SHORT TASK:
Copy the lines starting with the line with "Document page, 2000x1126 pixels." and going on through the line with "Identify the document", swapping "Identify" for "Locate" and leaving everything else untouched.
═════ SUPPLIED RECORDS
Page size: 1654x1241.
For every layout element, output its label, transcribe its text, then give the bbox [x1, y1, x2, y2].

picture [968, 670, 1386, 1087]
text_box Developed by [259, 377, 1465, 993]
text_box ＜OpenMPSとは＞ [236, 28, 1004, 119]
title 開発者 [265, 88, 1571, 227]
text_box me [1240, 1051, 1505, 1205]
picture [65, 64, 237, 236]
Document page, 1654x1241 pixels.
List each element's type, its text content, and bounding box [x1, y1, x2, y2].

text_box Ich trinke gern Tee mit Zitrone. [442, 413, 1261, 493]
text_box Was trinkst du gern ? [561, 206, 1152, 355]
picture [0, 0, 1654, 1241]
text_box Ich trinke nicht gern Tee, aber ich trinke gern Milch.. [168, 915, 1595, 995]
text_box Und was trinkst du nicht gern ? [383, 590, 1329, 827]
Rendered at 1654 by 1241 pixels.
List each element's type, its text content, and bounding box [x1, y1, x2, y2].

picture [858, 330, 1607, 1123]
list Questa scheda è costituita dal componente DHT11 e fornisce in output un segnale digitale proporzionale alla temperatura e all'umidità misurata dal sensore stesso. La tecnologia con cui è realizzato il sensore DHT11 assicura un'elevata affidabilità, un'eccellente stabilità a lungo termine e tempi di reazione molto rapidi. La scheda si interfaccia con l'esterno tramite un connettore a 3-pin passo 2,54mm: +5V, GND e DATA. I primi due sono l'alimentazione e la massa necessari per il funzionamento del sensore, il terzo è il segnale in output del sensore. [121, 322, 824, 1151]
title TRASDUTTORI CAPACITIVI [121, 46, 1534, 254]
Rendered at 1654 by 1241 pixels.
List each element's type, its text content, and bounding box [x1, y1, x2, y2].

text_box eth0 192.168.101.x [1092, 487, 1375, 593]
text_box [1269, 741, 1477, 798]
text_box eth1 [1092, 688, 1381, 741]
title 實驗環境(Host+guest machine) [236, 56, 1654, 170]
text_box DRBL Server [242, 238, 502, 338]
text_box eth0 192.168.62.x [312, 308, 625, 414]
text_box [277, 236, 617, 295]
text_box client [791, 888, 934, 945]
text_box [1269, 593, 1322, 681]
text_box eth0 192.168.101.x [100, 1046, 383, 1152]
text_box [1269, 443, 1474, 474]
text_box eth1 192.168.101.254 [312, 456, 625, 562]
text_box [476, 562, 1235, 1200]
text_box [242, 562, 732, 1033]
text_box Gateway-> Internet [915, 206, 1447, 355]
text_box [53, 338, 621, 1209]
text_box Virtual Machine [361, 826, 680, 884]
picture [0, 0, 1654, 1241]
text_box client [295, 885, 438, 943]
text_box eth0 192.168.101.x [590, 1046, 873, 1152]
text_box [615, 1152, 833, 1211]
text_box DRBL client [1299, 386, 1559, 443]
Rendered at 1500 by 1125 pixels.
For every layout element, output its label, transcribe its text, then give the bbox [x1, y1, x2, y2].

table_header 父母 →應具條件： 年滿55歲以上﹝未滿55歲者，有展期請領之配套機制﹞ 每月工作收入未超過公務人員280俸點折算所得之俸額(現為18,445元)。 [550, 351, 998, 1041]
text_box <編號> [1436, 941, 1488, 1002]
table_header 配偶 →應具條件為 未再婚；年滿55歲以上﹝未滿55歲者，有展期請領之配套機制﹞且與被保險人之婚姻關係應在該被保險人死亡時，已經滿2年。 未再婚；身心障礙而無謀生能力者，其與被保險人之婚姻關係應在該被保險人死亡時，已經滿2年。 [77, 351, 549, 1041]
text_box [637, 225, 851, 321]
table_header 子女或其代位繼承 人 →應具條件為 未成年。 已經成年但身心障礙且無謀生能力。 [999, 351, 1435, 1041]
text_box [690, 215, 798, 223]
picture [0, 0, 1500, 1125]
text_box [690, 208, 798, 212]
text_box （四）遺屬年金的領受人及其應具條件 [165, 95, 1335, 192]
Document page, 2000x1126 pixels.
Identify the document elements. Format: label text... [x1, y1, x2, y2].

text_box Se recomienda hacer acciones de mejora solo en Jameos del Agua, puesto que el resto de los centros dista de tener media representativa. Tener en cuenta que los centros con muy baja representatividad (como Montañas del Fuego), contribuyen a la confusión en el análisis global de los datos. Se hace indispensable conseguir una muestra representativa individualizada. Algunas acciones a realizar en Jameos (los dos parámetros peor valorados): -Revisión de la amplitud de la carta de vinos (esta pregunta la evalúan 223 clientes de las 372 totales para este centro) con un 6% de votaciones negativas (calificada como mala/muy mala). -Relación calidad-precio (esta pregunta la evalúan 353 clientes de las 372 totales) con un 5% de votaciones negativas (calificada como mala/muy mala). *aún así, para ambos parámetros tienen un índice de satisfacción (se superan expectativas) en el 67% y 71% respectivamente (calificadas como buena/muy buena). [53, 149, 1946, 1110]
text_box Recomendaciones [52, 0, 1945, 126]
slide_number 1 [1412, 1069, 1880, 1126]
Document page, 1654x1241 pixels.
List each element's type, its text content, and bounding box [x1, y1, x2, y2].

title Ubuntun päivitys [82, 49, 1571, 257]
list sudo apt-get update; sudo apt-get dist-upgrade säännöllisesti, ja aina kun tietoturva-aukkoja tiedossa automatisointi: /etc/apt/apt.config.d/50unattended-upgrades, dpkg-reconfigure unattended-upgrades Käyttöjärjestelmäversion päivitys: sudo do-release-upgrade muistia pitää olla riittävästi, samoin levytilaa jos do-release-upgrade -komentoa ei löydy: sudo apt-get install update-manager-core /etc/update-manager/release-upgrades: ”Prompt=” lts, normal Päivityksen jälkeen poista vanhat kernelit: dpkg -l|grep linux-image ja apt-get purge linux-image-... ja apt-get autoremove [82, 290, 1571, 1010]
══════════
ANSWER TO THIS EXERCISE:
Document page, 2000x1126 pixels.
Locate the document elements. Format: label text... [x1, y1, x2, y2].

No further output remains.